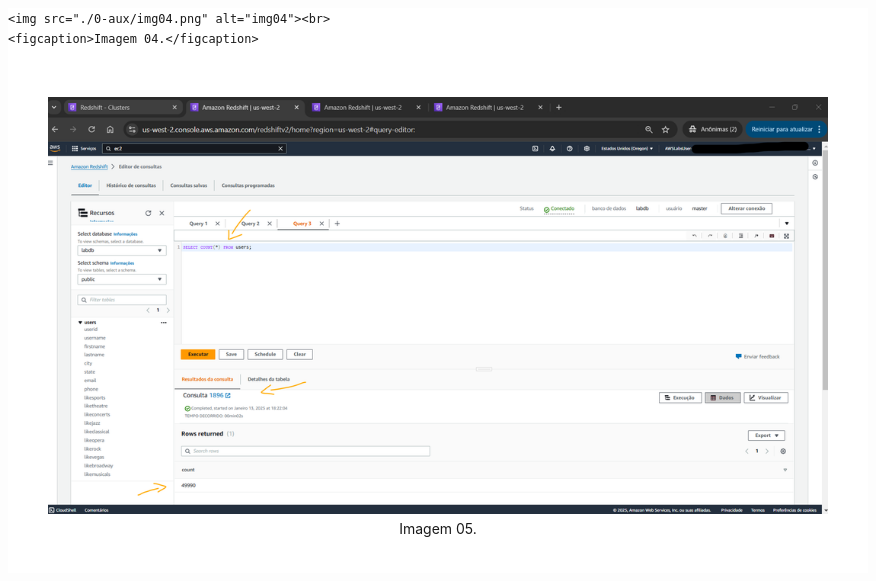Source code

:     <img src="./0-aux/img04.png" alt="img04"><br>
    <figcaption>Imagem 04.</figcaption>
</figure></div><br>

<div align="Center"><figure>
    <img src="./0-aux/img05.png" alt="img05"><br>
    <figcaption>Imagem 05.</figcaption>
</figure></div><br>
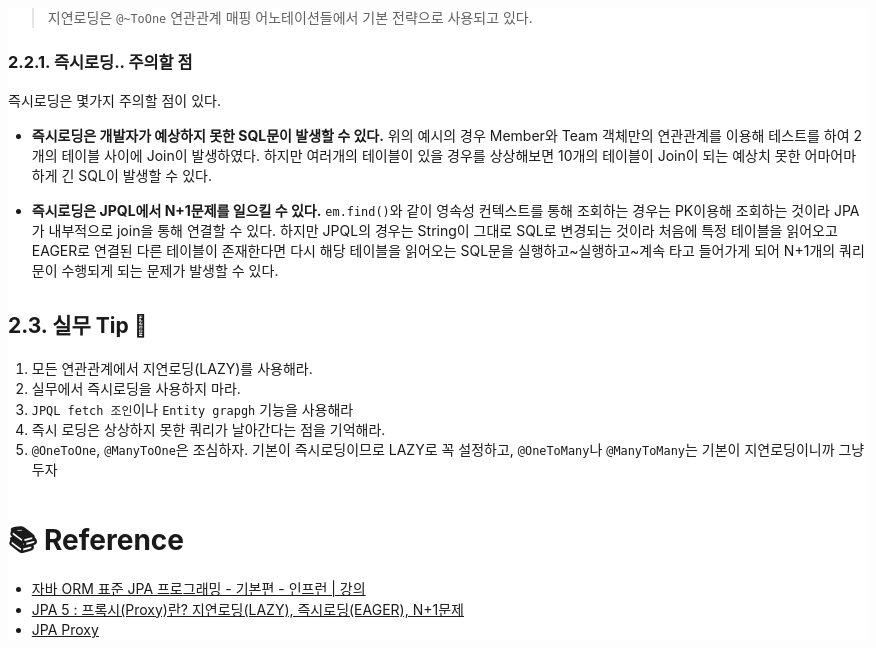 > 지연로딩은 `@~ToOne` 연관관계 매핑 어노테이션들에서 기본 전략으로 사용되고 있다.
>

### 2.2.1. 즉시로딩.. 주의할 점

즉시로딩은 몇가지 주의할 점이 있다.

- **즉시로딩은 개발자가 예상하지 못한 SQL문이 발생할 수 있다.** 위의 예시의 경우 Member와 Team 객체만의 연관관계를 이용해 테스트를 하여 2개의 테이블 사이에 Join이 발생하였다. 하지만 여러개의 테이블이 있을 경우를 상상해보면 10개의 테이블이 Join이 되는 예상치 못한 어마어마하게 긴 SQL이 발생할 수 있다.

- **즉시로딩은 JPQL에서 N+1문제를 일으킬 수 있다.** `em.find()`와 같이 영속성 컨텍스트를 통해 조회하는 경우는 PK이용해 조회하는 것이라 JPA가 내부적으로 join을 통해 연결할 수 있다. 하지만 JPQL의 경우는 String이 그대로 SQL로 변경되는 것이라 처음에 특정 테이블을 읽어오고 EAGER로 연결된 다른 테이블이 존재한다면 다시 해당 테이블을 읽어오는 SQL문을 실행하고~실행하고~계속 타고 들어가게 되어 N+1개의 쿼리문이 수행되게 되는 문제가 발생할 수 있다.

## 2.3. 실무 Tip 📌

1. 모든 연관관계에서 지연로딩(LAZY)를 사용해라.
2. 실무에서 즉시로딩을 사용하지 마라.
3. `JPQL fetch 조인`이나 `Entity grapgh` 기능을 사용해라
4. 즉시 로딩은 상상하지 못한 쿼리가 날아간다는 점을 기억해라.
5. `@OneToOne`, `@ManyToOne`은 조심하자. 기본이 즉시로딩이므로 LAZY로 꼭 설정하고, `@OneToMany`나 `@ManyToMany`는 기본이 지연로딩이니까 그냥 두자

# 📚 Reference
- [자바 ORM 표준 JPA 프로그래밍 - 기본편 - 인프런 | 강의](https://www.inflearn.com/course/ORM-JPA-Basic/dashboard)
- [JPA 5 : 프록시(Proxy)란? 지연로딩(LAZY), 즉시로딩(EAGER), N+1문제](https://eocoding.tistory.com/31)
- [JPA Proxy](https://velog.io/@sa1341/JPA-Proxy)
----------------------------------------
▸ What to produce: Reproduce the entire listing above verbatim, leaving out the pictures.

▸ Result for this exercise:
Source code

:     <img src="./0-aux/img04.png" alt="img04"><br>
    <figcaption>Imagem 04.</figcaption>
</figure></div><br>

<div align="Center"><figure>
    <img src="./0-aux/img05.png" alt="img05"><br>
    <figcaption>Imagem 05.</figcaption>
</figure></div><br>
 > 지연로딩은 `@~ToOne` 연관관계 매핑 어노테이션들에서 기본 전략으로 사용되고 있다.
>

### 2.2.1. 즉시로딩.. 주의할 점

즉시로딩은 몇가지 주의할 점이 있다.

- **즉시로딩은 개발자가 예상하지 못한 SQL문이 발생할 수 있다.** 위의 예시의 경우 Member와 Team 객체만의 연관관계를 이용해 테스트를 하여 2개의 테이블 사이에 Join이 발생하였다. 하지만 여러개의 테이블이 있을 경우를 상상해보면 10개의 테이블이 Join이 되는 예상치 못한 어마어마하게 긴 SQL이 발생할 수 있다.

- **즉시로딩은 JPQL에서 N+1문제를 일으킬 수 있다.** `em.find()`와 같이 영속성 컨텍스트를 통해 조회하는 경우는 PK이용해 조회하는 것이라 JPA가 내부적으로 join을 통해 연결할 수 있다. 하지만 JPQL의 경우는 String이 그대로 SQL로 변경되는 것이라 처음에 특정 테이블을 읽어오고 EAGER로 연결된 다른 테이블이 존재한다면 다시 해당 테이블을 읽어오는 SQL문을 실행하고~실행하고~계속 타고 들어가게 되어 N+1개의 쿼리문이 수행되게 되는 문제가 발생할 수 있다.

## 2.3. 실무 Tip 📌

1. 모든 연관관계에서 지연로딩(LAZY)를 사용해라.
2. 실무에서 즉시로딩을 사용하지 마라.
3. `JPQL fetch 조인`이나 `Entity grapgh` 기능을 사용해라
4. 즉시 로딩은 상상하지 못한 쿼리가 날아간다는 점을 기억해라.
5. `@OneToOne`, `@ManyToOne`은 조심하자. 기본이 즉시로딩이므로 LAZY로 꼭 설정하고, `@OneToMany`나 `@ManyToMany`는 기본이 지연로딩이니까 그냥 두자

# 📚 Reference
- [자바 ORM 표준 JPA 프로그래밍 - 기본편 - 인프런 | 강의](https://www.inflearn.com/course/ORM-JPA-Basic/dashboard)
- [JPA 5 : 프록시(Proxy)란? 지연로딩(LAZY), 즉시로딩(EAGER), N+1문제](https://eocoding.tistory.com/31)
- [JPA Proxy](https://velog.io/@sa1341/JPA-Proxy)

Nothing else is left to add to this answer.